Pete laughed. “Sounds like a conjuring act in Vegas.”
“Well, you're not far from the truth,” Riley told him. “They were magicians in a sense, though not a double act. They were adventurers, charlatans, and quite possibly geniuses. Both claimed to have occult powers and to belong to secret societies going back to the dawn of time. Interestingly, there is evidence that they were responsible for a number of remarkable cures, not to mention good old standby miracles like turning base metal into gold.”
“Alchemists!” Roger said with a snort of disdain.
“Yes, alchemists. But there was more to it than telling fortunes and deluding the gullible.”
“They believed in astrology.”
“And numerology. And so did Jung, who said that the ten years he spent studying alchemy were some of the most important of his life.”
“All psychoanalysts are mad. I wouldn't send my dog to one.”
“I'm with Ward on this,” Barry said. “You can't just dismiss all of that stuff out of hand. I'm sorry, Roger, I know you're a smart guy and all, but that's just narrow minded and arrogant. There's too much evidence. You may not like it, but it's there.”

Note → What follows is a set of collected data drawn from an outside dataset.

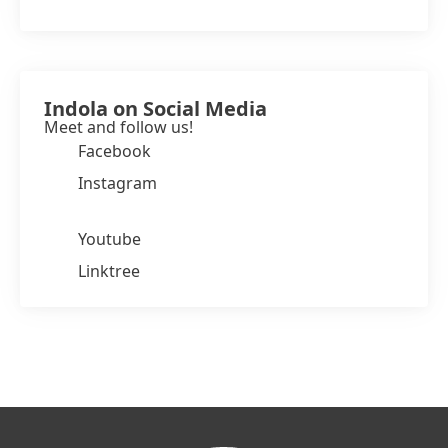
Indola on Social Media
Meet and follow us!
Facebook
Instagram
Youtube
Linktree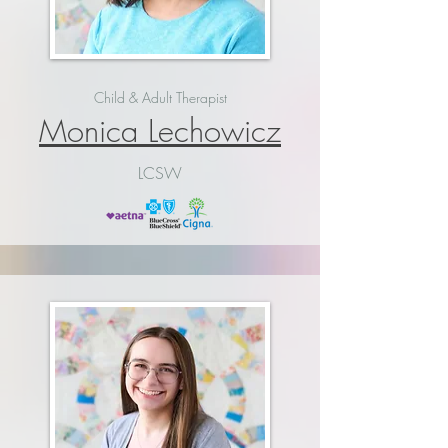
Child & Adult Therapist
Monica Lechowicz
LCSW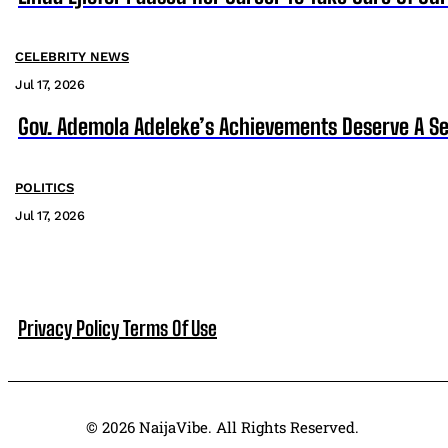
CELEBRITY NEWS
Jul 17, 2026
Gov. Ademola Adeleke’s Achievements Deserve A S
POLITICS
Jul 17, 2026
Privacy Policy
Terms Of Use
© 2026 NaijaVibe. All Rights Reserved.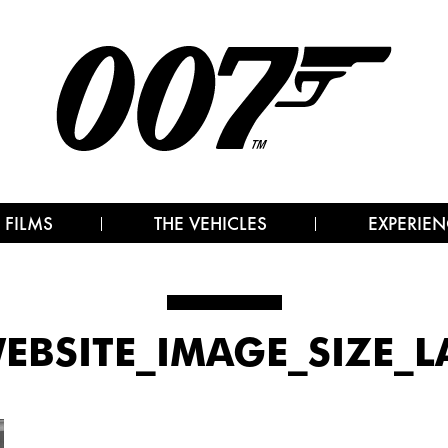
 FILMS
THE VEHICLES
EXPERIEN
WEBSITE_IMAGE_SIZE_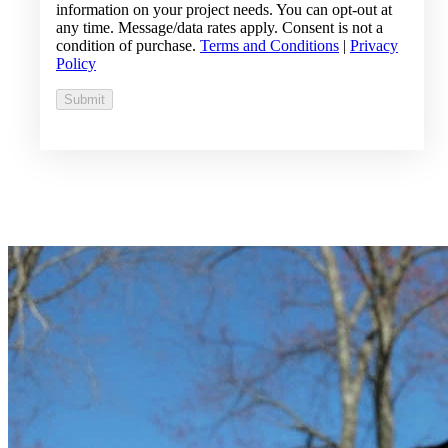
information on your project needs. You can opt-out at
any time. Message/data rates apply. Consent is not a
condition of purchase.
Terms and Conditions
|
Privacy
Policy
Submit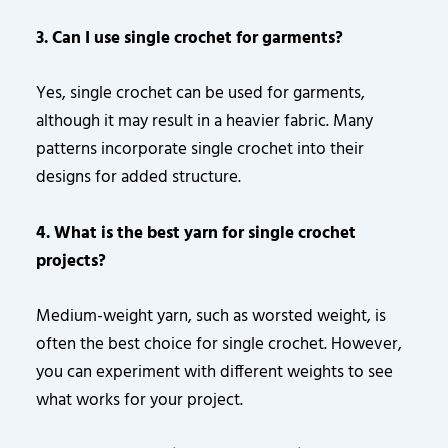
3. Can I use single crochet for garments?
Yes, single crochet can be used for garments,
although it may result in a heavier fabric. Many
patterns incorporate single crochet into their
designs for added structure.
4. What is the best yarn for single crochet
projects?
Medium-weight yarn, such as worsted weight, is
often the best choice for single crochet. However,
you can experiment with different weights to see
what works for your project.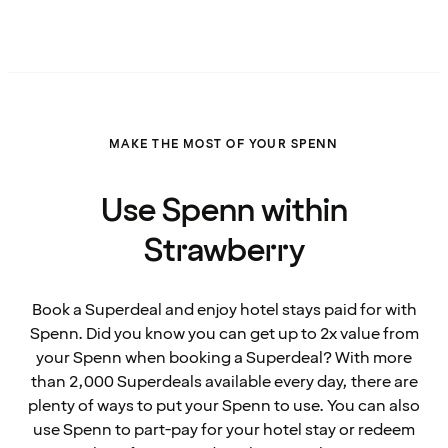
MAKE THE MOST OF YOUR SPENN
Use Spenn within
Strawberry
Book a Superdeal and enjoy hotel stays paid for with
Spenn. Did you know you can get up to 2x value from
your Spenn when booking a Superdeal? With more
than 2,000 Superdeals available every day, there are
plenty of ways to put your Spenn to use. You can also
use Spenn to part-pay for your hotel stay or redeem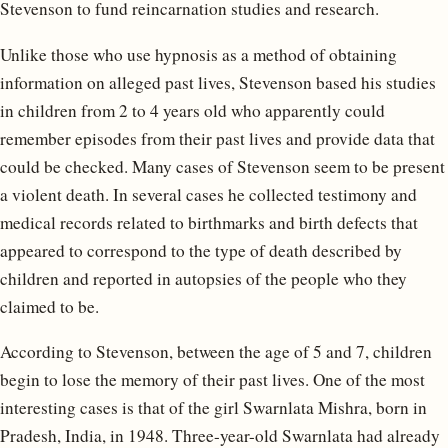
Stevenson to fund reincarnation studies and research.
Unlike those who use hypnosis as a method of obtaining
information on alleged past lives, Stevenson based his studies
in children from 2 to 4 years old who apparently could
remember episodes from their past lives and provide data that
could be checked. Many cases of Stevenson seem to be present
a violent death. In several cases he collected testimony and
medical records related to birthmarks and birth defects that
appeared to correspond to the type of death described by
children and reported in autopsies of the people who they
claimed to be.
According to Stevenson, between the age of 5 and 7, children
begin to lose the memory of their past lives. One of the most
interesting cases is that of the girl Swarnlata Mishra, born in
Pradesh, India, in 1948. Three-year-old Swarnlata had already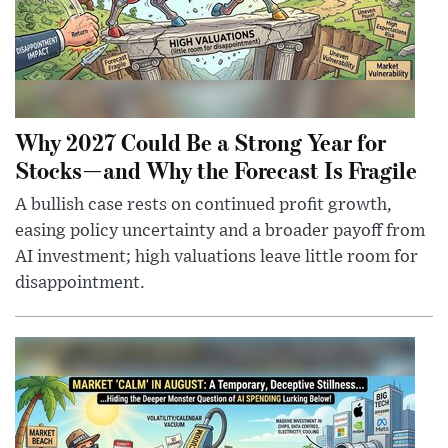
Why 2027 Could Be a Strong Year for
Stocks—and Why the Forecast Is Fragile
A bullish case rests on continued profit growth,
easing policy uncertainty and a broader payoff from
AI investment; high valuations leave little room for
disappointment.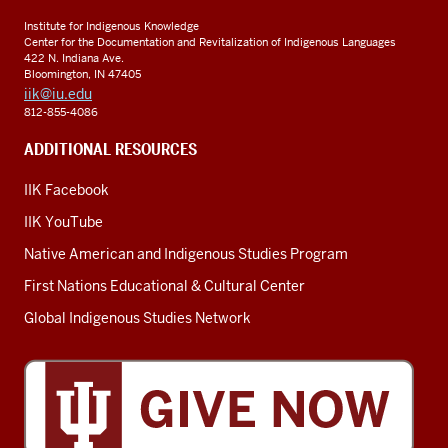
Institute for Indigenous Knowledge
Center for the Documentation and Revitalization of Indigenous Languages
422 N. Indiana Ave.
Bloomington, IN 47405
iik@iu.edu
812-855-4086
ADDITIONAL RESOURCES
IIK Facebook
IIK YouTube
Native American and Indigenous Studies Program
First Nations Educational & Cultural Center
Global Indigenous Studies Network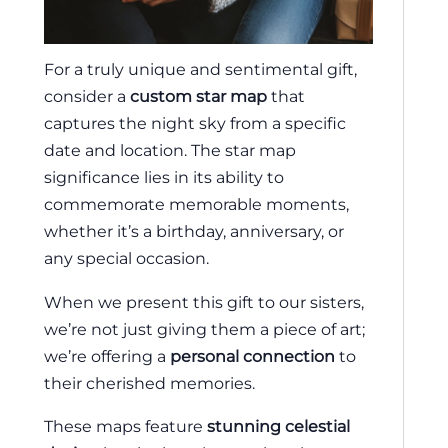
For a truly unique and sentimental gift,
consider a
custom star map
that
captures the night sky from a specific
date and location. The star map
significance lies in its ability to
commemorate memorable moments,
whether it’s a birthday, anniversary, or
any special occasion.
When we present this gift to our sisters,
we’re not just giving them a piece of art;
we’re offering a
personal connection
to
their cherished memories.
These maps feature
stunning celestial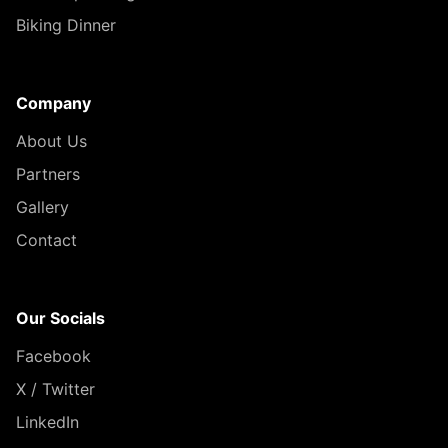
Biking Dinner
Company
About Us
Partners
Gallery
Contact
Our Socials
Facebook
X / Twitter
LinkedIn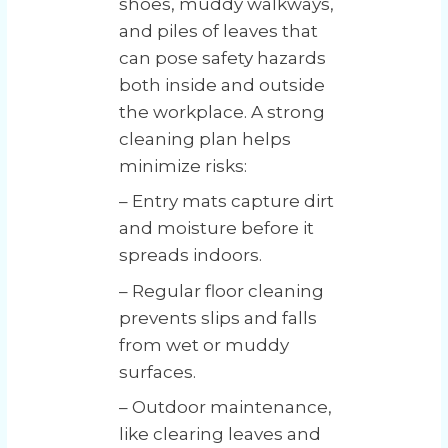
shoes, muddy walkways,
and piles of leaves that
can pose safety hazards
both inside and outside
the workplace. A strong
cleaning plan helps
minimize risks:
– Entry mats capture dirt
and moisture before it
spreads indoors.
– Regular floor cleaning
prevents slips and falls
from wet or muddy
surfaces.
– Outdoor maintenance,
like clearing leaves and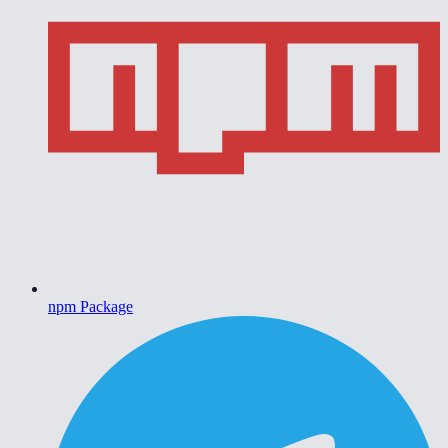
npm Package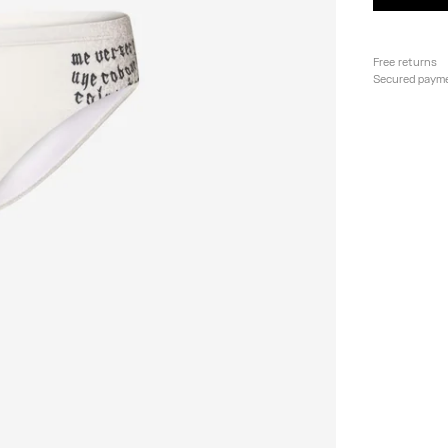
Free returns
Secured paym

“I stand corrected,” Roger said amiably, holding up his hands in surrender. “By all means, write them in if you want to.”
“The only problem,” Barry continued, turning to Ward, “is that from what I've read Cagliostro left Paris just before the revolution, and Saint-Germain had died.”
“Cagliostro was at the height of his fame when Adam arrived in Paris. They could well have met in fashionable salons. Then in 1785 he got mixed up in a financial scandal involving some woman friend of Marie Antoinette's and a devious cardinal. He was thrown into the Bastille for a spell-along with the Marquis de Sade, incidentally-then banished from France. He died in Italy in 1795.”
Maggie had given a little shiver of distaste at the mention of the Marquis de Sade. “I don't think we want to get mixed up with all that, do we?”
“I'm not suggesting we do,” Ward said. “But the fact is these people were around. And whatever else you may think of them, they were remarkable men. Adam could easily have met Cagliostro or de Sade in the circles he moved in in Paris. Saint-Germain died in 1786, but the legend was that he'd lived many times before and has been reborn since. Witnesses claim to have seen him in Paris in 1789 trying to warn the king of revolution. Since then he's been seen in the Himalayas as a monk, and even in Chicago, of all places, in 1930.”
There was a murmur of amusement around the table at this last reference. “Shit, let's have him over to supper,” Pete said. “Oh, excuse my French, Maggie.”
“That's all right,” Maggie said. “But I'm not sure that I like all this talk at all. Our Adam was a nice, clean-living young man and we're getting him involved with some very strange people. I don't know why, but it makes me uneasy.”
“We're not getting him involved with anyone unless we all agree,” Sam said.
“I think it's too late for that,” Drew said quietly, oddly thoughtful. “We've talked about them, so they're in our minds now, just as much as Adam is.” Her tone of voice suggested that she shared Maggie's misgivings.
“I wouldn't worry about it,” Sam said. “When you think how many bogeymen we already have in our heads who haven't done us any harm so far…”
“I wasn't thinking about us,” Drew interrupted him, not contradicting him but clarifying what she meant. “I was worried about Adam.”
There was a silence in the room. Then Drew spoke the thought that they were all thinking.
“Did you hear that? I talked about him as though he was real.”